お粥作ってきてやるよ、と兄は降りていった。

風邪ではないのだけれど……。


窓から見ると日はもう沈んでいた。

「じゃ、俺そろそろ帰ります。宮城さんお大事に」

時計を見て、佐々木君は立ち上がった。

「あ、ばいばい。」

「また明日な。」


部屋には先生と私しかいなくなってしまった。

「……。」

なんだか先生はさっきから静かだし、何も言わず時間が過ぎていく。

と、先生が口を開いた。

「俺を一番に頼れとか言ったけど…」

「……?、はい」

「最初にお前を助けたのは、佐々木、だった。」

別に気にしないけど、先生には重要みたいだった。

「……ごめん。一番に助けたかったのに」

「そんな、良いですよ。こうしていてくれるだけで嬉しいですし…。
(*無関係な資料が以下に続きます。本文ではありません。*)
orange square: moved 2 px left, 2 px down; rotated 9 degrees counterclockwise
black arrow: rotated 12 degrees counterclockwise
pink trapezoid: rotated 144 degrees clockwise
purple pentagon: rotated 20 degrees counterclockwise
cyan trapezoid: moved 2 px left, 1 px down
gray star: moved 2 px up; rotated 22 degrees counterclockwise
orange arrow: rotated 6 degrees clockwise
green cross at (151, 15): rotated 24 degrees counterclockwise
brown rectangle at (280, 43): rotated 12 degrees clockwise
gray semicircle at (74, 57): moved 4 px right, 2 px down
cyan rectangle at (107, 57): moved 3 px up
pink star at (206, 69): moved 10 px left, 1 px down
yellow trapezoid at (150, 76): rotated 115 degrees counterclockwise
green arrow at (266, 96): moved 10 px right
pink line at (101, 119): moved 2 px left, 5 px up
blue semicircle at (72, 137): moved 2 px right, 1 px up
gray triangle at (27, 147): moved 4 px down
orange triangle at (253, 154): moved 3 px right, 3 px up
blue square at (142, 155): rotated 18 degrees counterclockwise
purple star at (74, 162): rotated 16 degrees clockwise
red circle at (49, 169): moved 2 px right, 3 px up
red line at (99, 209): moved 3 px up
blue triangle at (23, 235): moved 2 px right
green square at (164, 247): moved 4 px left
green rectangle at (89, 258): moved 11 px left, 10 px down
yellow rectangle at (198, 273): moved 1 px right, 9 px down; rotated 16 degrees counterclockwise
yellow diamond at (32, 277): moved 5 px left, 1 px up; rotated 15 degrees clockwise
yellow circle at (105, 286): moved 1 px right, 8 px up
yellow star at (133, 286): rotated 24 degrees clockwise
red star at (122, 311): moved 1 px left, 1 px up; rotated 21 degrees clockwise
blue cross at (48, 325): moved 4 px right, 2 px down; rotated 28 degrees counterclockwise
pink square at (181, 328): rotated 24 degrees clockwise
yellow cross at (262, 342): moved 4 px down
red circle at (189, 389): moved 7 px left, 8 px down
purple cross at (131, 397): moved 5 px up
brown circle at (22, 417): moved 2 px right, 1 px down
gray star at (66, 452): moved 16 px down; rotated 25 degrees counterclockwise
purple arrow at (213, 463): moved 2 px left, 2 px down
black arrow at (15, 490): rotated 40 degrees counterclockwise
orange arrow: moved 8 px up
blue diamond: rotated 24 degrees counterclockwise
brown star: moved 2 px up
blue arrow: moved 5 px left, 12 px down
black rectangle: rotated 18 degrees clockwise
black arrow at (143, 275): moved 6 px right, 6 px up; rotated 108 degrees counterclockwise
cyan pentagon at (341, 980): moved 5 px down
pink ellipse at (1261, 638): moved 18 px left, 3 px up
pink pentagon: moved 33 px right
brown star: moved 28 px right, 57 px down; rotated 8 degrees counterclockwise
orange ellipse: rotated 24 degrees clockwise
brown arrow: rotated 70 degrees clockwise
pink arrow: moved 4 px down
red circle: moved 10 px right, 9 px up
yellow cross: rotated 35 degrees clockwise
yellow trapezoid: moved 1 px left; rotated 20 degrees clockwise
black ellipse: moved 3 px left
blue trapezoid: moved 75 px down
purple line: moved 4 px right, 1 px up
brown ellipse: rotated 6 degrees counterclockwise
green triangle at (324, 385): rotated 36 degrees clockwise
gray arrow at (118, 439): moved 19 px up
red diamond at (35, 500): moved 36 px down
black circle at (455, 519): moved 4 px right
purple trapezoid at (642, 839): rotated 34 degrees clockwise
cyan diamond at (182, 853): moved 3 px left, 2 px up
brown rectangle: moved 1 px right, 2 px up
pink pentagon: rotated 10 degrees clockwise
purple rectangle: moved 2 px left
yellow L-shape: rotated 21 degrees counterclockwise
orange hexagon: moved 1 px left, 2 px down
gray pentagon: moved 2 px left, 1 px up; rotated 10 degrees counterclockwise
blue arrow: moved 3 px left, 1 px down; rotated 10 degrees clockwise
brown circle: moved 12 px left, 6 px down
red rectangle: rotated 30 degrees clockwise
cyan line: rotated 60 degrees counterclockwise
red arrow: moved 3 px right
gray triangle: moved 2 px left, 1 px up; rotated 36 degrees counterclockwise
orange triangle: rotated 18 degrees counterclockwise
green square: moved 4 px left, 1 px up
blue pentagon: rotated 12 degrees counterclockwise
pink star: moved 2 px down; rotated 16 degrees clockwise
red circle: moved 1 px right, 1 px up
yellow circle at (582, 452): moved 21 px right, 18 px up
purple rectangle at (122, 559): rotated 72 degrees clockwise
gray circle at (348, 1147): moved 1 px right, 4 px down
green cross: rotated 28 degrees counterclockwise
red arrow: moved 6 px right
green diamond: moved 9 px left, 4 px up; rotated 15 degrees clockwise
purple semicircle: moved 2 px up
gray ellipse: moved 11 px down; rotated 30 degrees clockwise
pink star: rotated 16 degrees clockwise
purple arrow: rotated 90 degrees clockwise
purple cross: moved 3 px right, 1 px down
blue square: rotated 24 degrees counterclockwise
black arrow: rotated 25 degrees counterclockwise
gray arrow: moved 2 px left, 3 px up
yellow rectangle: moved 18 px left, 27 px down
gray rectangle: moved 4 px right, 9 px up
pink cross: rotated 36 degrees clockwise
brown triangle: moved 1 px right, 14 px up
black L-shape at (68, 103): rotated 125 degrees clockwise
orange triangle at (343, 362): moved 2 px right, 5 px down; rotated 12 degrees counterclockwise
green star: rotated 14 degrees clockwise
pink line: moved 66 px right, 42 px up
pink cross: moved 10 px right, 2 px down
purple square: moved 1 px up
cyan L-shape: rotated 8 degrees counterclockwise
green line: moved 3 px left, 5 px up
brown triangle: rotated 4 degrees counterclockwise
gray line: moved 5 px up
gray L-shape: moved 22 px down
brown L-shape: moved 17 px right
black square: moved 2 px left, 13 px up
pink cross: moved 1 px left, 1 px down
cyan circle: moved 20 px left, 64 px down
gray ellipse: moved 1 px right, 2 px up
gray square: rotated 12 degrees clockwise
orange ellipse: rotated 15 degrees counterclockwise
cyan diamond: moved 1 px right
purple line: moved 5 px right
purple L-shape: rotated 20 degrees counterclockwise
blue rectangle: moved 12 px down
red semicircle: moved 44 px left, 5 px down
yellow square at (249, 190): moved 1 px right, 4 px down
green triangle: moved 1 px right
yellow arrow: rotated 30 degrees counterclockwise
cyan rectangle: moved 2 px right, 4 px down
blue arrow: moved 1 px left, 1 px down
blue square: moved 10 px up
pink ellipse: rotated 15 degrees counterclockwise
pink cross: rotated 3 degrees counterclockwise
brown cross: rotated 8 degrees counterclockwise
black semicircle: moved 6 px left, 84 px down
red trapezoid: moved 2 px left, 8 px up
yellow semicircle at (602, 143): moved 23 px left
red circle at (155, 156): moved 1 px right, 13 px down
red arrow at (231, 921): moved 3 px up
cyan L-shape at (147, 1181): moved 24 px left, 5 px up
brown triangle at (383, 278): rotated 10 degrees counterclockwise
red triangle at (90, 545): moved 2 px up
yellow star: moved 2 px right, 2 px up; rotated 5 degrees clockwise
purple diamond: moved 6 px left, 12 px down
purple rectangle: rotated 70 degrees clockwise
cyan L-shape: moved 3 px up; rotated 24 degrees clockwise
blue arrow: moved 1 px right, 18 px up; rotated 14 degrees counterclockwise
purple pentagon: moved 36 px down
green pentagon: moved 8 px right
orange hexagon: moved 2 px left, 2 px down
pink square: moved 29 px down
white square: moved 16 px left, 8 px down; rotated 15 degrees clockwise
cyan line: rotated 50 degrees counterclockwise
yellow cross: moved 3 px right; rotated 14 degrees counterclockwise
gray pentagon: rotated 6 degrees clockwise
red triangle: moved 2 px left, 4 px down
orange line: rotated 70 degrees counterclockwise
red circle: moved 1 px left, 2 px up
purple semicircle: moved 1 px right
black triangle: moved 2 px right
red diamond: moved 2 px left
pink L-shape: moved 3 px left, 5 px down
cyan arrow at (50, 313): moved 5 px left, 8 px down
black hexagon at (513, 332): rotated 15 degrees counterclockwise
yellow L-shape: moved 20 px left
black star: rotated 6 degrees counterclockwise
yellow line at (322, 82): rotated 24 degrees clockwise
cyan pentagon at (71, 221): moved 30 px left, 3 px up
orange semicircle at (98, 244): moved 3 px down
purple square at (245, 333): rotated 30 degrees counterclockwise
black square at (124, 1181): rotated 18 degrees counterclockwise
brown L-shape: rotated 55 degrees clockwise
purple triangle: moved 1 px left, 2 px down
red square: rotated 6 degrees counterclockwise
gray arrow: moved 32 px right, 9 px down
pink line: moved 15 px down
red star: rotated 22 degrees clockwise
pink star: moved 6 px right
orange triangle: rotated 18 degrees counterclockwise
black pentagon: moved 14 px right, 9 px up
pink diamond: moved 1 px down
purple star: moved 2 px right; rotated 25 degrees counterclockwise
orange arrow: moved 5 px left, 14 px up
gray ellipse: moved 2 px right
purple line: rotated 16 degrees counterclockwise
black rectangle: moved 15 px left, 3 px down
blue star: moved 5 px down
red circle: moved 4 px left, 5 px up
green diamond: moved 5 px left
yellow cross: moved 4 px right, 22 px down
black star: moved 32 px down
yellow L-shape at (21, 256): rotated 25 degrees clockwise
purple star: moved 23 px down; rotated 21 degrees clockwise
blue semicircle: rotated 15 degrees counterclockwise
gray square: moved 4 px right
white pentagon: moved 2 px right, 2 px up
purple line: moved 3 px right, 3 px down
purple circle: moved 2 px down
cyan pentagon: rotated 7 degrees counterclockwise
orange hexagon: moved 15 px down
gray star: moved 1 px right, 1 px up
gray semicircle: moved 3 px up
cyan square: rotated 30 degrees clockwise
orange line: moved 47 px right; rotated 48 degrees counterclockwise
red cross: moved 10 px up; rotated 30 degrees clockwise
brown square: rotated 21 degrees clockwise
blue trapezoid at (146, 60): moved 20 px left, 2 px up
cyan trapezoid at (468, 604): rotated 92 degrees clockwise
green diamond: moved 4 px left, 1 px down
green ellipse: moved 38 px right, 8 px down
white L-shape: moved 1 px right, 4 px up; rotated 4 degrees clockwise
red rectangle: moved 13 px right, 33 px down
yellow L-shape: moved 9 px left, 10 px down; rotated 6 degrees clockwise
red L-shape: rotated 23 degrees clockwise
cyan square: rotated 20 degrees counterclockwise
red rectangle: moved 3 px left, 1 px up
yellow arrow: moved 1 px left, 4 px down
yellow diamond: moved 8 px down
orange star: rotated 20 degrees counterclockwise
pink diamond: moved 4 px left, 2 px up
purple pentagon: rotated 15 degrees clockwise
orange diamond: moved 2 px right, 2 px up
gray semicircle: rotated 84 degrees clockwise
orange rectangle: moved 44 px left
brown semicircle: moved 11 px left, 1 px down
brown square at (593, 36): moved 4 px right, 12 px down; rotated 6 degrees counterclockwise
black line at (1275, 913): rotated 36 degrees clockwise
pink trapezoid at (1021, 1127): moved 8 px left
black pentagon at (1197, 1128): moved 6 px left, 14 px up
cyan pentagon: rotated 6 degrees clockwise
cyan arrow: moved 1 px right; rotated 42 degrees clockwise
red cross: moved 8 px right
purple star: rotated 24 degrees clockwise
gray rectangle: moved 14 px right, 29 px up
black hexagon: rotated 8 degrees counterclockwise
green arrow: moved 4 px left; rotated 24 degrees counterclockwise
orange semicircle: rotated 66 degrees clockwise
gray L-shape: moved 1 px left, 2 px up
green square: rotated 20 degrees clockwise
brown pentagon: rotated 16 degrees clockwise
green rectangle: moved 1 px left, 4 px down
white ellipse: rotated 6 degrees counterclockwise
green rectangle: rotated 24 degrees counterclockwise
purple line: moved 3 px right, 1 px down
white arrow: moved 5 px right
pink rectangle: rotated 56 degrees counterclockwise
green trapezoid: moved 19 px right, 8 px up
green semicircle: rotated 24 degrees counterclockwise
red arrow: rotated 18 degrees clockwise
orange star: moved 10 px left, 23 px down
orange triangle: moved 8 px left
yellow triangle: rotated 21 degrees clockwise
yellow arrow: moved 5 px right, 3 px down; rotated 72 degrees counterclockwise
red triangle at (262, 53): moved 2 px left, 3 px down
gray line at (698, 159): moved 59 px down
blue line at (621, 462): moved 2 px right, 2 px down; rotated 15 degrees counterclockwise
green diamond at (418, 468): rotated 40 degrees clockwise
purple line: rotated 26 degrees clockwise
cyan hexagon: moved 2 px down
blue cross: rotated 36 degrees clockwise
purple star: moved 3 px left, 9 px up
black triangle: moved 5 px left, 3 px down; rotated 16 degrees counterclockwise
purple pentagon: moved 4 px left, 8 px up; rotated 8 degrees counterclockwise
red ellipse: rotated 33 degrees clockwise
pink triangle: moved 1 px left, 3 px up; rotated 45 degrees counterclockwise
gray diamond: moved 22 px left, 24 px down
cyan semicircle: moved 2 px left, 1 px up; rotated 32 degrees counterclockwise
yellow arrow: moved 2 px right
」

俯いていた先生が、顔をあげた。

「……」

頭のズキズキと、胸のドキドキが混じって、何がなんだか分からなくなる。

「あ…の?」

見つめられる恥ずかしさに耐えられなくなったため、目を反らした。

その時、先生の腕が私を包み込んだ。


「……えっ!?」

数秒なにが起こったのか理解ができない。

これは、恥ずかしいどころじゃ、ない!


「田端…先生…っ!?」

「ごめん、今だけ」

背中にある先生の手に、力がこめられる。

「……っわ」

「あと少し、こうさせて、ほしい。」

声がいつもより大人な感じで、緊張する。まぁ大人だけど。

「……はい…」

もう大人しくするしかなかった。

シャツから先生の匂いがした。柔軟剤みたいな、石鹸みたいな香りだ。

「心配したんだから、な」

「…はい…」


「……」

とき卵とネギ入りのお粥を手にしたまま、兄はドアの前に立っていた。

(どうして、遥と教師が…)

「………」


少しして、先生は私から体を離す。

「生徒に何やってんだか。駄目だな、俺」

視線を落として言われた。

否定しようとしたけど、先生はすっと帰ってしまった。

「あーあ…」

まだ、手に大きい背中の感覚が残っている。

もうちょっと先生の体温を感じていたかった…かも


ドアにもたれ掛かる。

少し開いた隙間に、お椀のようなものが見えた。

「あ、お粥…」

扉のそばの床に置いてあった。

少し湯気が出ている、まだ温かいらしいぞ。

冷めないようにとかいう配慮がないなんて、兄らしくないと思いつつ

冷めかけのそれを口に運ぶのだった。